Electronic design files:
════

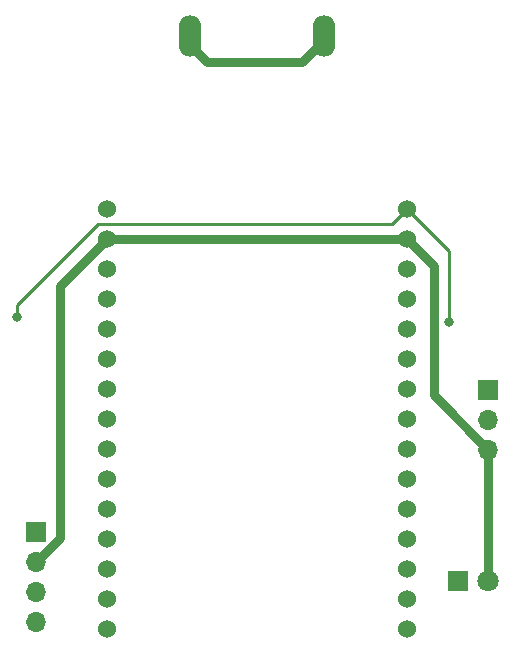
<source format=gbl>
%TF.GenerationSoftware,KiCad,Pcbnew,7.0.6*%
%TF.CreationDate,2024-09-24T20:19:06-04:00*%
%TF.ProjectId,ESP32_Temp_Humidity,45535033-325f-4546-956d-705f48756d69,rev?*%
%TF.SameCoordinates,Original*%
%TF.FileFunction,Copper,L2,Bot*%
%TF.FilePolarity,Positive*%
%FSLAX46Y46*%
G04 Gerber Fmt 4.6, Leading zero omitted, Abs format (unit mm)*
G04 Created by KiCad (PCBNEW 7.0.6) date 2024-09-24 20:19:06*
%MOMM*%
%LPD*%
G01*
G04 APERTURE LIST*
%TA.AperFunction,ComponentPad*%
%ADD10O,1.900000X3.500000*%
%TD*%
%TA.AperFunction,ComponentPad*%
%ADD11R,1.800000X1.800000*%
%TD*%
%TA.AperFunction,ComponentPad*%
%ADD12C,1.800000*%
%TD*%
%TA.AperFunction,ComponentPad*%
%ADD13R,1.700000X1.700000*%
%TD*%
%TA.AperFunction,ComponentPad*%
%ADD14O,1.700000X1.700000*%
%TD*%
%TA.AperFunction,ComponentPad*%
%ADD15C,1.524000*%
%TD*%
%TA.AperFunction,ViaPad*%
%ADD16C,0.800000*%
%TD*%
%TA.AperFunction,Conductor*%
%ADD17C,0.762000*%
%TD*%
%TA.AperFunction,Conductor*%
%ADD18C,0.250000*%
%TD*%
G04 APERTURE END LIST*
D10*
%TO.P,J1,5,Shield*%
%TO.N,GND*%
X125110000Y-48810000D03*
X136510000Y-48810000D03*
%TD*%
D11*
%TO.P,R4,1*%
%TO.N,/PHOTORES*%
X147823000Y-94996000D03*
D12*
%TO.P,R4,2*%
%TO.N,GND*%
X150363000Y-94996000D03*
%TD*%
D13*
%TO.P,J3,1,Pin_1*%
%TO.N,/AM312_PWR*%
X150393000Y-78755000D03*
D14*
%TO.P,J3,2,Pin_2*%
%TO.N,/MOTION_OUT*%
X150393000Y-81295000D03*
%TO.P,J3,3,Pin_3*%
%TO.N,GND*%
X150393000Y-83835000D03*
%TD*%
D15*
%TO.P,U1,1,+3.3V*%
%TO.N,+3.3V*%
X118110000Y-63500000D03*
%TO.P,U1,2,GND*%
%TO.N,GND*%
X118110000Y-66040000D03*
%TO.P,U1,3,GPIO15*%
%TO.N,unconnected-(U1-GPIO15-Pad3)*%
X118110000Y-68580000D03*
%TO.P,U1,4,GPIO2*%
%TO.N,unconnected-(U1-GPIO2-Pad4)*%
X118110000Y-71120000D03*
%TO.P,U1,5,GPIO4*%
%TO.N,unconnected-(U1-GPIO4-Pad5)*%
X118110000Y-73660000D03*
%TO.P,U1,6,GPIO16*%
%TO.N,unconnected-(U1-GPIO16-Pad6)*%
X118110000Y-76200000D03*
%TO.P,U1,7,GPIO17*%
%TO.N,unconnected-(U1-GPIO17-Pad7)*%
X118110000Y-78740000D03*
%TO.P,U1,8,GPIO5*%
%TO.N,unconnected-(U1-GPIO5-Pad8)*%
X118110000Y-81280000D03*
%TO.P,U1,9,GPIO18*%
%TO.N,unconnected-(U1-GPIO18-Pad9)*%
X118110000Y-83820000D03*
%TO.P,U1,10,GPIO19*%
%TO.N,unconnected-(U1-GPIO19-Pad10)*%
X118110000Y-86360000D03*
%TO.P,U1,11,GPIO21*%
%TO.N,/SDA*%
X118110000Y-88900000D03*
%TO.P,U1,12,GPIO3*%
%TO.N,unconnected-(U1-GPIO3-Pad12)*%
X118110000Y-91440000D03*
%TO.P,U1,13,GPIO1*%
%TO.N,unconnected-(U1-GPIO1-Pad13)*%
X118110000Y-93980000D03*
%TO.P,U1,14,GPIO22*%
%TO.N,/SCL*%
X118110000Y-96520000D03*
%TO.P,U1,15,GPIO23*%
%TO.N,unconnected-(U1-GPIO23-Pad15)*%
X118110000Y-99060000D03*
%TO.P,U1,16,EN*%
%TO.N,unconnected-(U1-EN-Pad16)*%
X143510000Y-99060000D03*
%TO.P,U1,17,GPIO36*%
%TO.N,/PHOTORES*%
X143510000Y-96520000D03*
%TO.P,U1,18,GPIO39*%
%TO.N,unconnected-(U1-GPIO39-Pad18)*%
X143510000Y-93980000D03*
%TO.P,U1,19,GPIO34*%
%TO.N,unconnected-(U1-GPIO34-Pad19)*%
X143510000Y-91440000D03*
%TO.P,U1,20,GPIO35*%
%TO.N,unconnected-(U1-GPIO35-Pad20)*%
X143510000Y-88900000D03*
%TO.P,U1,21,GPIO32*%
%TO.N,unconnected-(U1-GPIO32-Pad21)*%
X143510000Y-86360000D03*
%TO.P,U1,22,GPIO33*%
%TO.N,unconnected-(U1-GPIO33-Pad22)*%
X143510000Y-83820000D03*
%TO.P,U1,23,GPIO25*%
%TO.N,unconnected-(U1-GPIO25-Pad23)*%
X143510000Y-81280000D03*
%TO.P,U1,24,GPIO26*%
%TO.N,unconnected-(U1-GPIO26-Pad24)*%
X143510000Y-78740000D03*
%TO.P,U1,25,GPIO27*%
%TO.N,/MOTION_OUT*%
X143510000Y-76200000D03*
%TO.P,U1,26,GPIO14*%
%TO.N,unconnected-(U1-GPIO14-Pad26)*%
X143510000Y-73660000D03*
%TO.P,U1,27,GPIO12*%
%TO.N,unconnected-(U1-GPIO12-Pad27)*%
X143510000Y-71120000D03*
%TO.P,U1,28,GPIO13*%
%TO.N,unconnected-(U1-GPIO13-Pad28)*%
X143510000Y-68580000D03*
%TO.P,U1,29,GND*%
%TO.N,GND*%
X143510000Y-66040000D03*
%TO.P,U1,30,VIN*%
%TO.N,+5V*%
X143510000Y-63500000D03*
%TD*%
D13*
%TO.P,J2,1,Pin_1*%
%TO.N,/AHT21_PWR*%
X112141000Y-90805000D03*
D14*
%TO.P,J2,2,Pin_2*%
%TO.N,GND*%
X112141000Y-93345000D03*
%TO.P,J2,3,Pin_3*%
%TO.N,/SCL*%
X112141000Y-95885000D03*
%TO.P,J2,4,Pin_4*%
%TO.N,/SDA*%
X112141000Y-98425000D03*
%TD*%
D16*
%TO.N,+5V*%
X110490000Y-72644000D03*
X147066000Y-73025000D03*
%TD*%
D17*
%TO.N,GND*%
X150393000Y-83835000D02*
X150393000Y-94966000D01*
X150393000Y-94966000D02*
X150363000Y-94996000D01*
D18*
%TO.N,+5V*%
X110490000Y-71628000D02*
X110490000Y-72644000D01*
X117348000Y-64770000D02*
X110490000Y-71628000D01*
X142240000Y-64770000D02*
X117348000Y-64770000D01*
X143510000Y-63500000D02*
X142240000Y-64770000D01*
X147066000Y-73025000D02*
X147066000Y-67056000D01*
X147066000Y-67056000D02*
X143510000Y-63500000D01*
D17*
%TO.N,GND*%
X134620000Y-51054000D02*
X126619000Y-51054000D01*
X136510000Y-49164000D02*
X134620000Y-51054000D01*
X125110000Y-49545000D02*
X125110000Y-48810000D01*
X136510000Y-48810000D02*
X136510000Y-49164000D01*
X126619000Y-51054000D02*
X125110000Y-49545000D01*
X143510000Y-66040000D02*
X145796000Y-68326000D01*
X145796000Y-68326000D02*
X145796000Y-79238000D01*
X145796000Y-79238000D02*
X150393000Y-83835000D01*
X118110000Y-66040000D02*
X143510000Y-66040000D01*
X114173000Y-91313000D02*
X112141000Y-93345000D01*
X118110000Y-66040000D02*
X114173000Y-69977000D01*
X114173000Y-69977000D02*
X114173000Y-91313000D01*
%TD*%
M02*

</source>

════

## To-do item
Each line in the data that holds the word "APERTURE" must be copied.

## Solution to the problem
G04 APERTURE LIST*
G04 APERTURE END LIST*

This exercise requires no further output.